▶ **THE REQUEST**:
Resume the passage on forward and backward recall strategies, continuing it from its last sentence.

▶ **EXCERPTED TEXT**:
Other more complex models could in principle have been constructed. One example is a three-parameter peel-off model with separate parameters for scanning rate and for executing the response to recall each item. However, there is little to be gained in explanatory power because the simple two-parameter models both produce excellent fits to the data and very similar timing functions. For example, a linear function fitted to a peel-off model with a backward span of five items has an r2 of .947. It is possible for both models to have r2 of greater than .98 when fitted to the same data. Not surprisingly then, there is very little difference between the fits of the two models.

Spatial recall

Mean forward span at pretest was 5.8 and backward span was 5.2. In the experimental trials the mean proportion of forward lists correctly recalled was .57 and for backward recall it was .59. Figure 1 shows that the slopes are approximately linear in both conditions. The linear functions yielded slopes of 498 ms for forward recall and 546 ms for backward recall, and r2 values of .998 for forward recall and .996 for backward recall. The forward and backward response times for each participant are shown in Fig. 3. The rate of recall appears to be linear in both directions for all participants.

Strategy reports

Table 1 summarizes the frequency of reported strategies across conditions. For this purpose, the four frequency descriptors of never, occasionally, frequently, and almost always were recoded as 0, 1, 2, and 3, respectively. Strategy ratings for each participant for each strategy and condition are reported in Appendices C–F.

For backward digit recall the most common strategies were rehearsal (2.25), grouping (2.0), backward scanning (1.81), peel-off (1.19), and reversal of input (0.81). In the corresponding spatial recall condition, the dominant recall strategies were forming an image (2.12), backward scanning (1.93), rehearsal (1.75), and forming a pattern (1.65). The mean score for peel-off was 0.44. Thus, contrary to what we might have expected from Anders and Lillyquist (1971), peel-off was not reported to be the most commonly used retrieval strategy for either of the backward recall conditions. The average rating for this strategy fell between occasionally and almost never.

In the previous section we reported a better fit to the response-time data for the peel-off model than a linear model for six of the 16 participants. Of these, peel-off was rated as being almost always used by one participant, d6 (see Appendix D). However, d6’s timing function looks almost identical to d5’s, who did not report ever using peel-off. For backward spatial recall, no participant reported more that occasional use of peel-off.

▶ **DATA**:
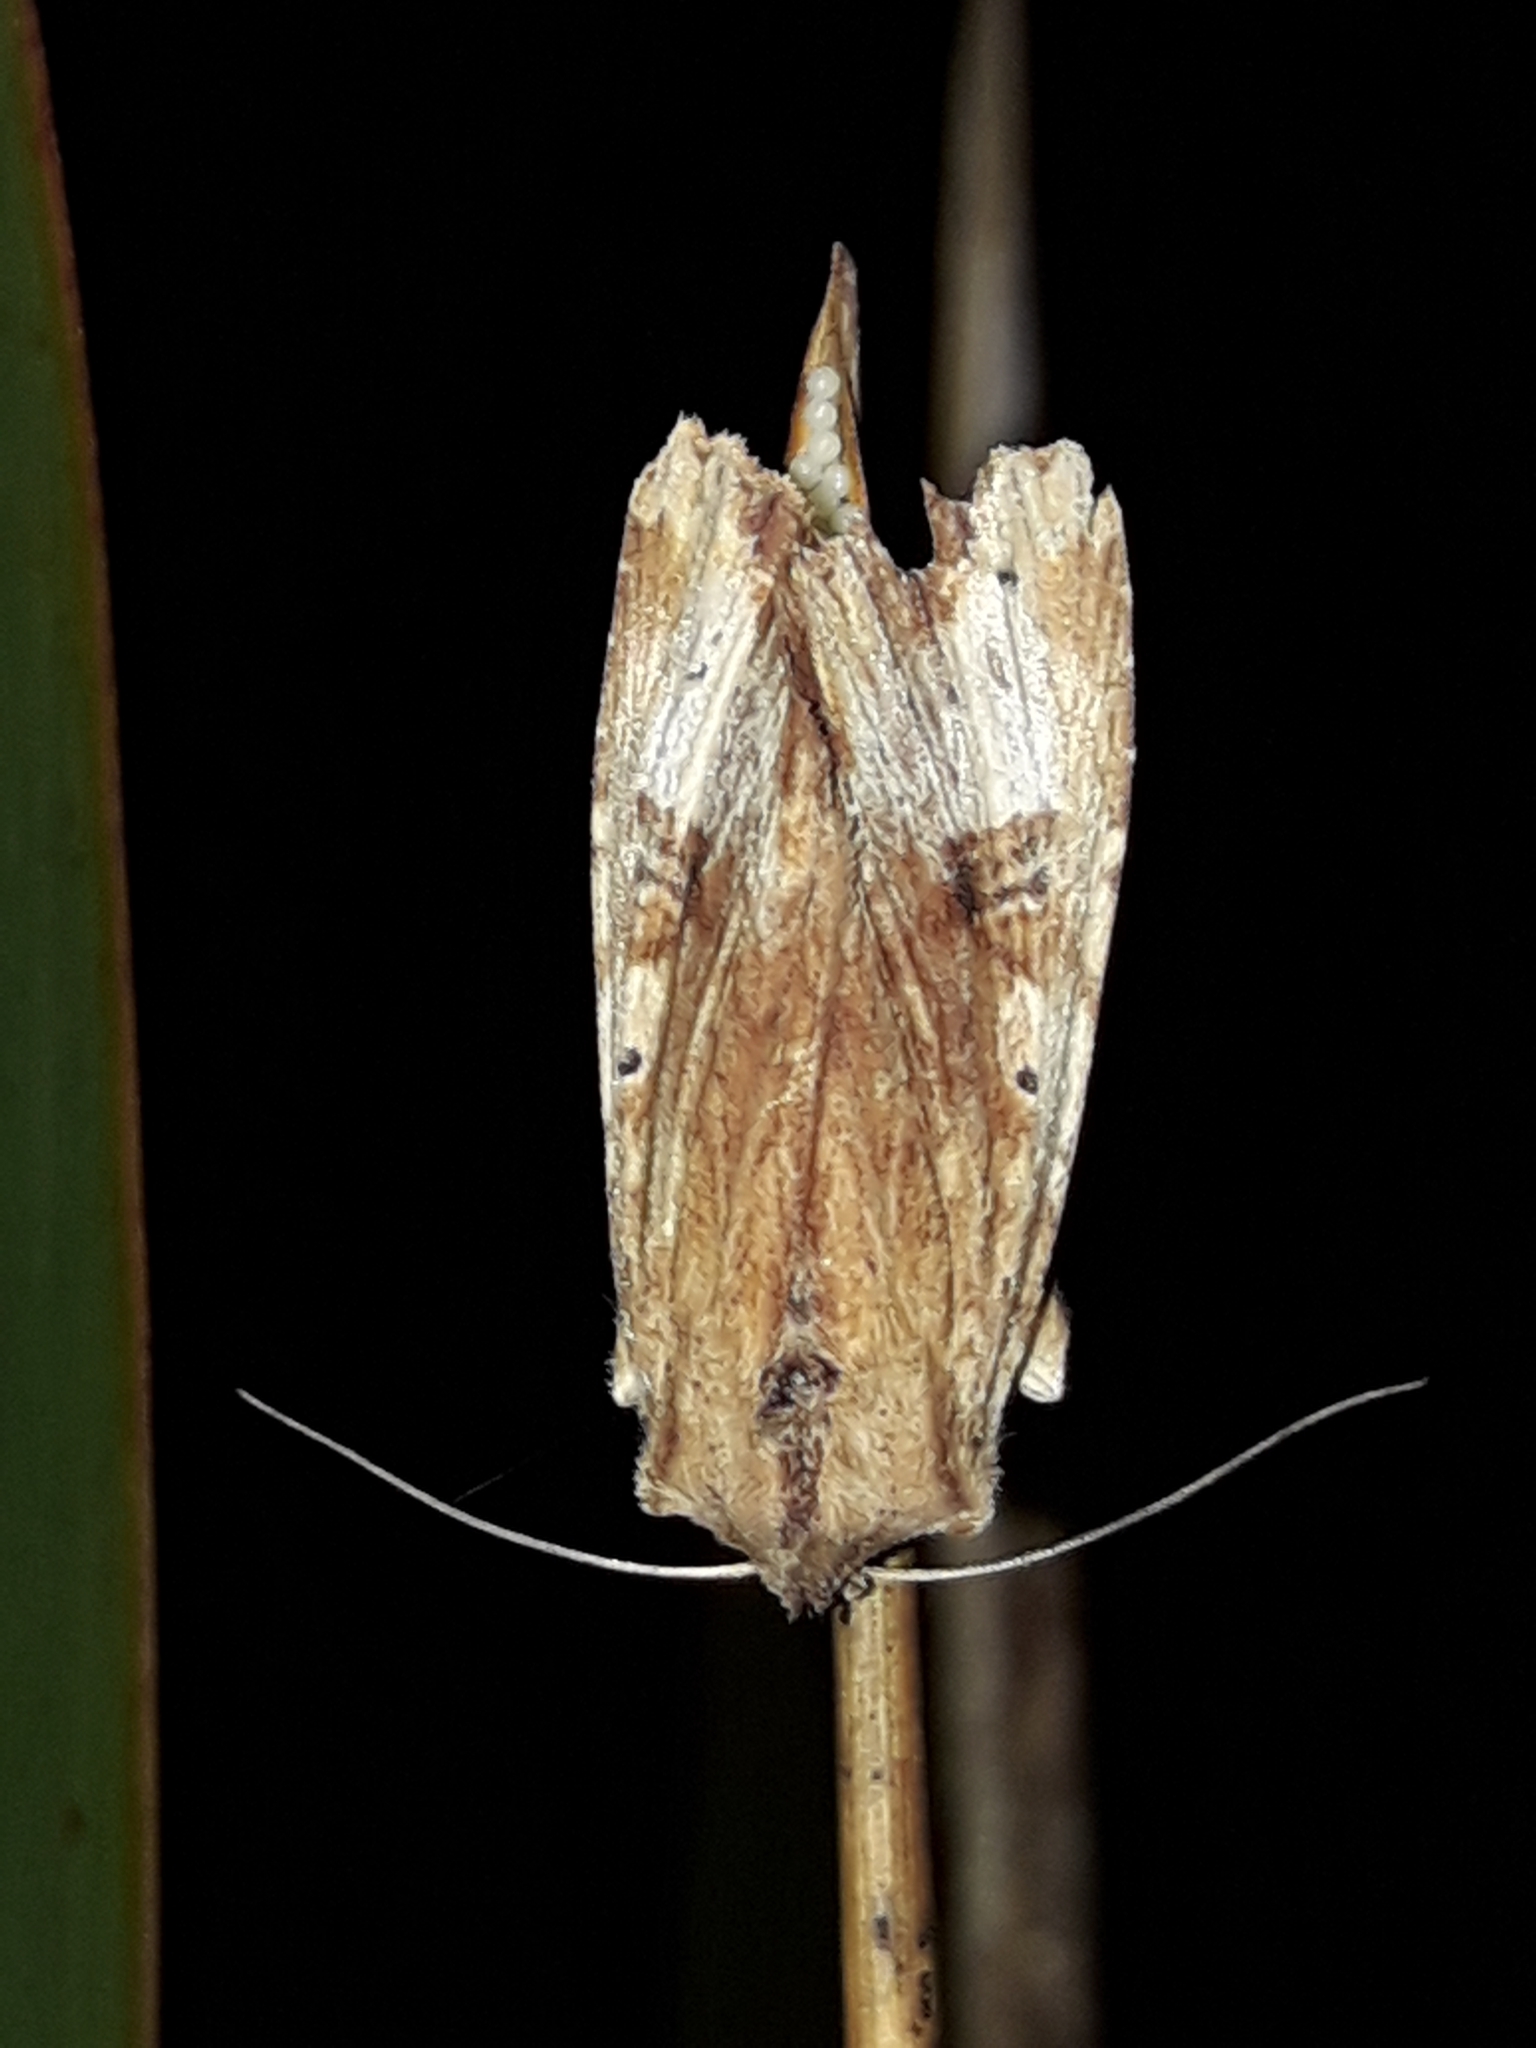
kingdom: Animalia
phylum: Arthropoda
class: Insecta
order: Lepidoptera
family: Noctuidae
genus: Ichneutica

==

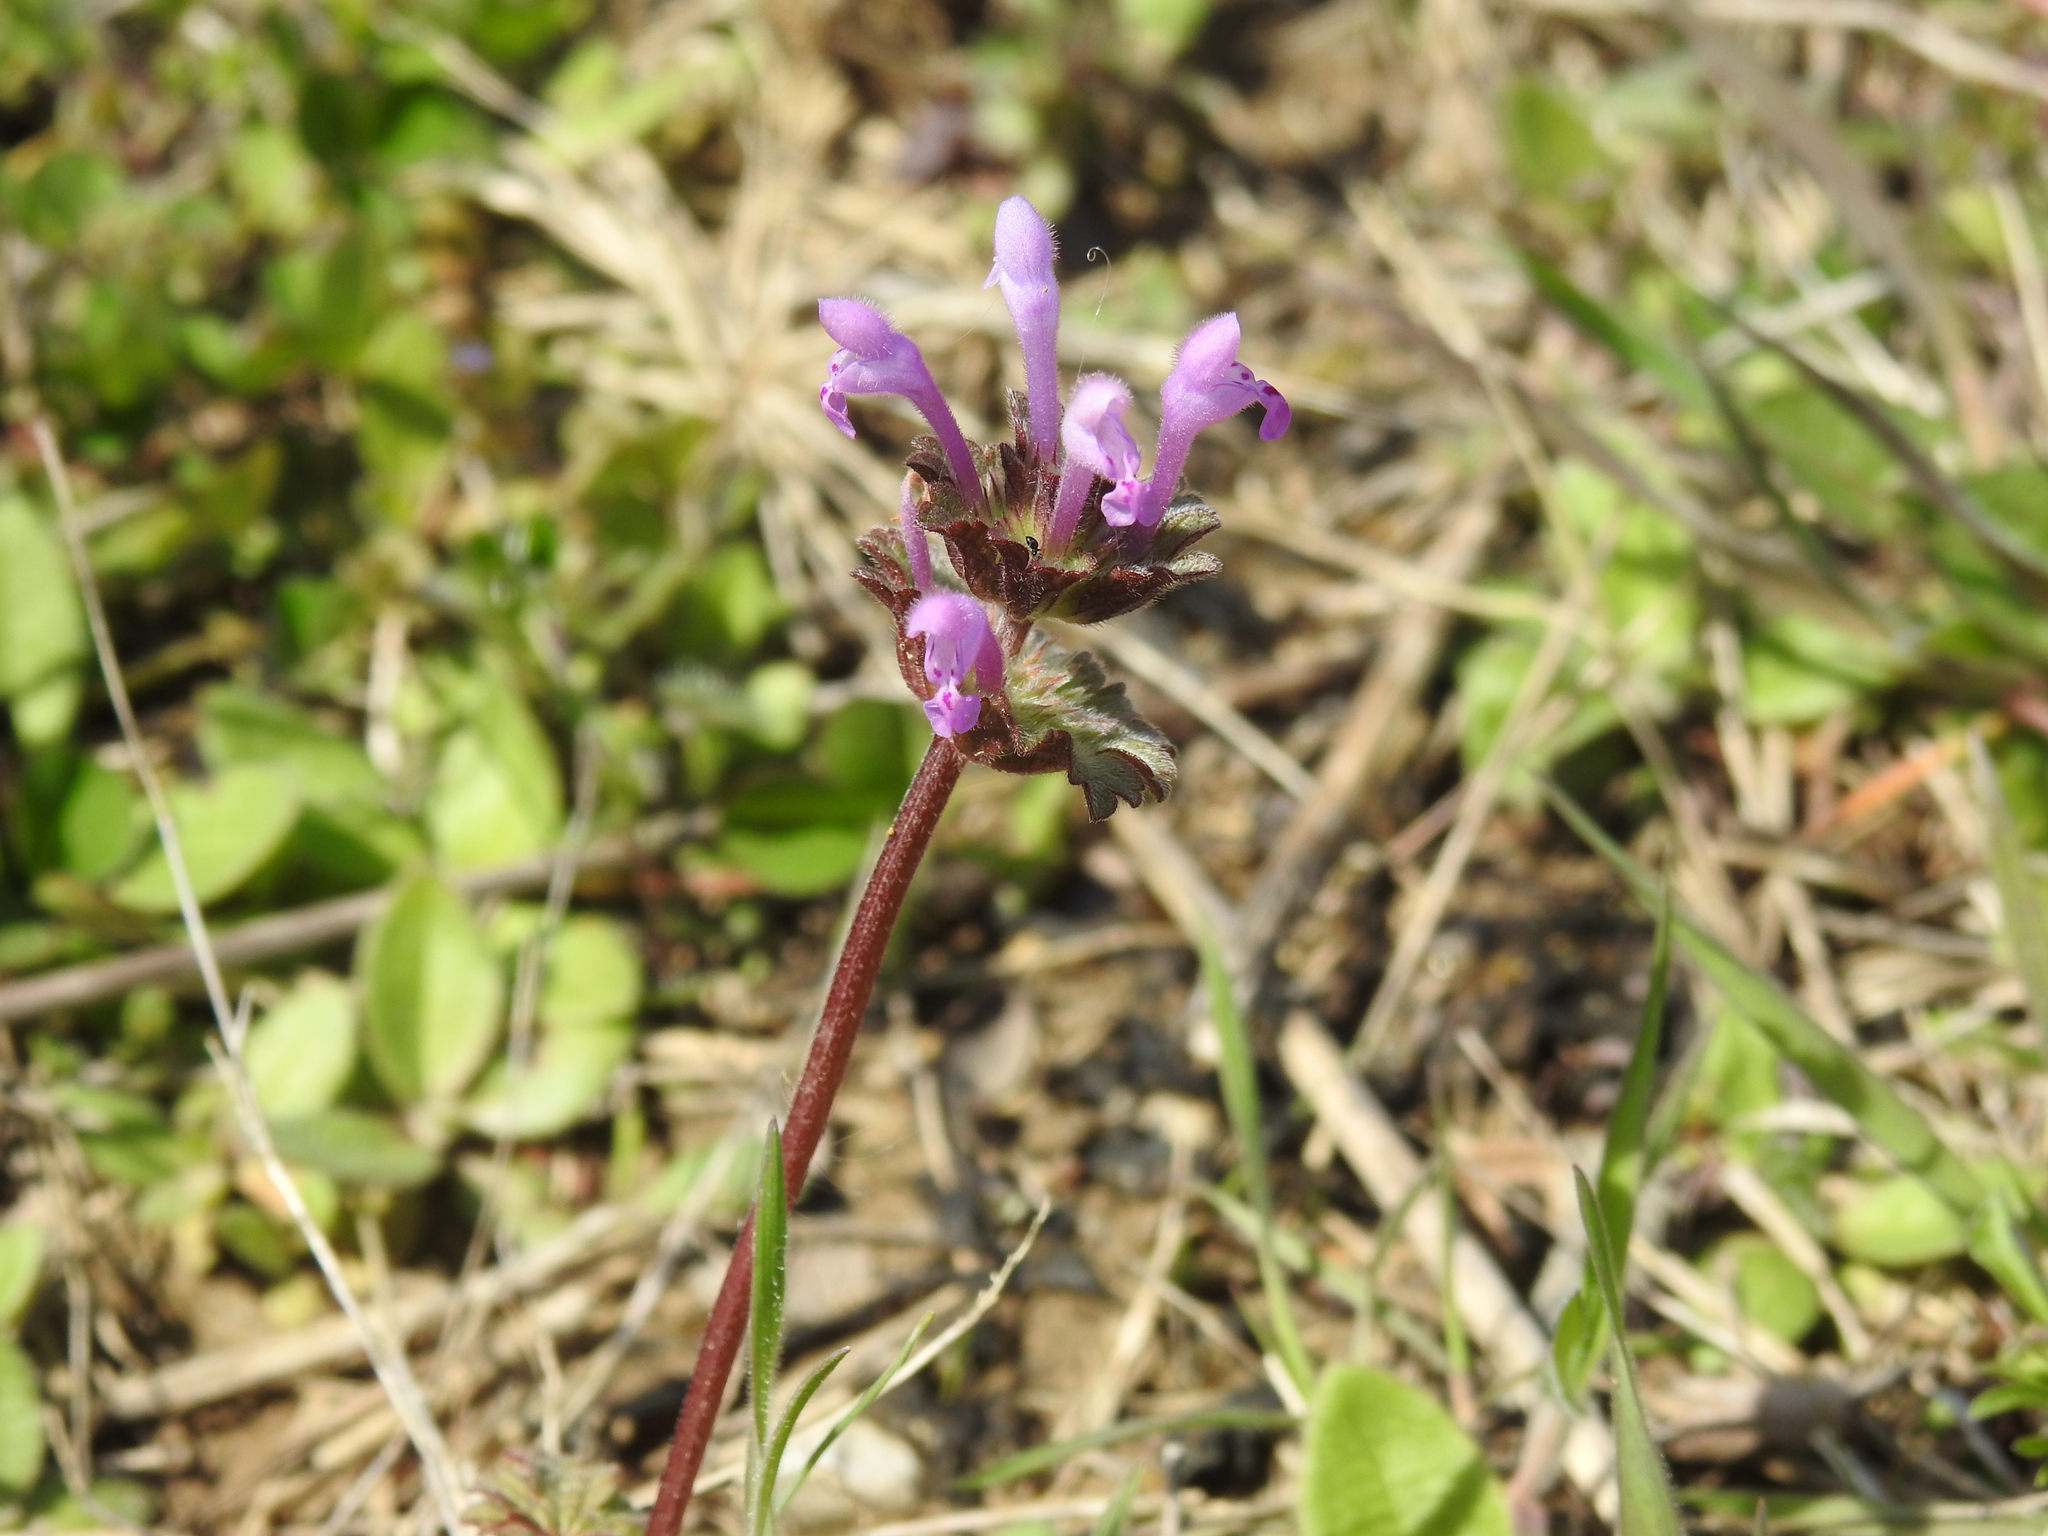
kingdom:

▶ **ANSWER TO THE PROBLEM**:
Table 3 shows the correlations between the use of different strategies for both digit and spatial backward recall. Figures 4 and 5 show the correlations between strategy use ratings for backward recall, with the strategies clustered according to their correlations. Figures 4a–b show the strategy correlations for spatial recall when the strategies are ordered according to the digit strategy clustering, and the digits when ordered by the spatial clustering. This makes it easier to appreciate the relation between the two. For spatial recall, the strategies of backward scanning, forming an image, and forming a pattern constitute a cluster. So too do grouping by size, using meaning, reversing the input, and a strategy of last out then start at the beginning. In the case of digits, peeling off and last-then-begin formed the strongest cluster, along with rehearsal. This is interesting as it tells us that although peeling off alone was not a common strategy, it was often used in conjunction with recalling the last item(s) first. These two strategies are not mutually incompatible and could conceivably have been used in combination within a single trial. Thus, participants may have output the final (and probably, readily retrievable) item first and then turned to peel-off to support the output of the remaining list items. Note that the peel-off model can also provide a perfect fit in cases where the last item is output immediately rather than being recalled following a complete forward scan. These two strategies will differ only in intercept. That is, fitting the peel-off model to the case where the last item is recalled immediately will result in an earlier intercept.

Table 3 Correlations between strategy ratings for Experiment 1
Fig. 4
figure 4

Figure 4a shows the intercorrelations between frequencies of strategy use for spatial recall. The clustering uses the agglomerative average clustering as implemented in the R function heatmap3. Figure 4b shows the same intercorrelations, but with rows and columns ordered in the same way as for the digit intercorrelations in Fig. 5

Fig. 5
figure 5

Intercorrelations between frequencies of strategy use for digit recall in Experiment 2a

Discussion

Response latencies in three of the four conditions in Experiment 1 were very well explained by a linear model in which the output time of each item was constant across all output positions. These were forward digit recall, and both forward and backward recall of spatial locations. This applied to all participants. These data are consistent with the operation of a retrieval strategy that has equivalent ease of access to the representation of each successive item to be output in these three conditions. For spatial recall, the equivalence of forward and backward recall in this respect points to a form of encoding which does not preferentially favor the forward-going direction of the original input sequences. In other words, backward serial recall appears to proceed in an equivalent sequential fashion from either end of the sequence.

For digit recall, the findings are less clear cut. The average fit of the linear model to the backward recall response-time data is very high, greater than that of the peel-off model in backward digit recall. However, the peel-off model provided a better fit for a third of the participants. Of these, only one reported frequently using peel-off. While it is of course possible that this strategy could be adopted without being available to introspection, this seems relatively implausible given the unusual and complex nature of the strategy, which is likely to require substantial attentional control. We lean toward the view that although this method of successive forward scanning is not the dominant strategy in backward verbal recall, it is spontaneously used by a small minority of participants.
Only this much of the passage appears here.